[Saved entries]
----
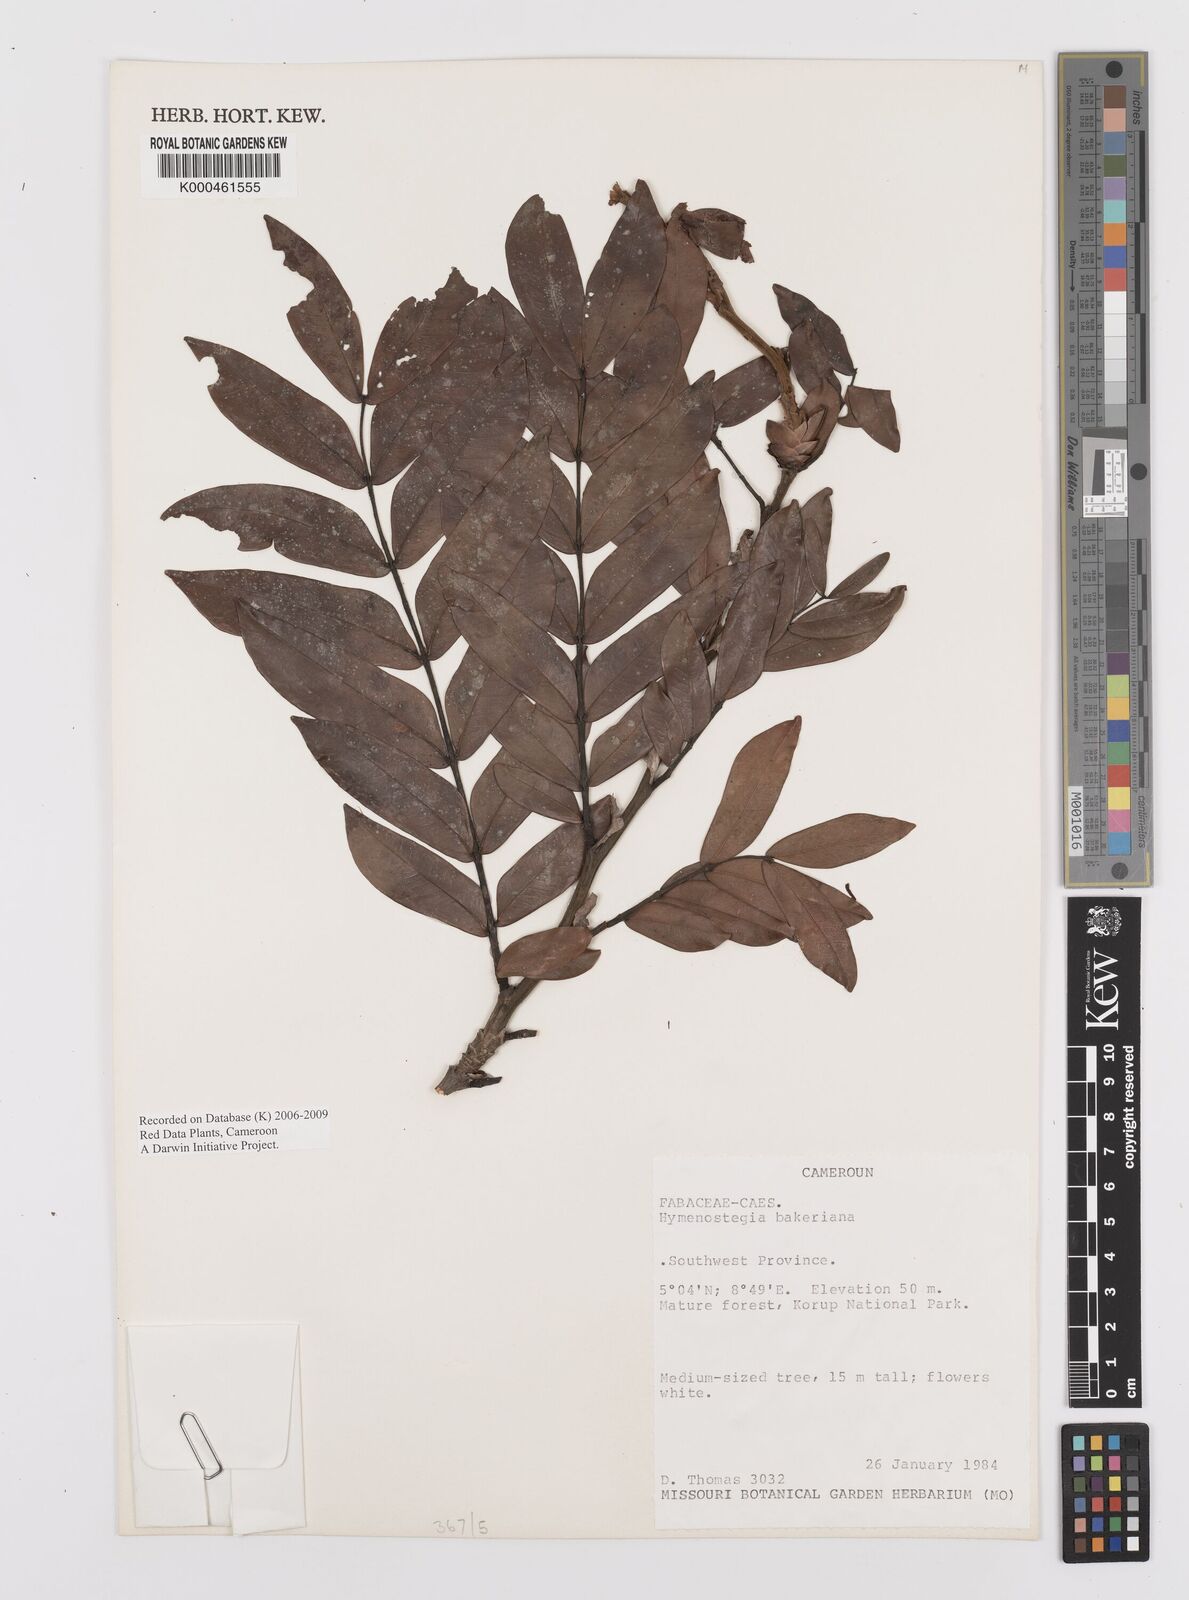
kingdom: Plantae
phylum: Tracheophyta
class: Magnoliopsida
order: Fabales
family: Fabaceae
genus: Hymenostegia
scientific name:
----
**SHORT EXERCISE**
Write out each of the records again, replacing "phylum" with "division" and leaving everything else unchanged. Leave the pictures out of your answer.

**WRITTEN SOLUTION**
kingdom: Plantae
division: Tracheophyta
class: Magnoliopsida
order: Fabales
family: Fabaceae
genus: Hymenostegia
scientific name:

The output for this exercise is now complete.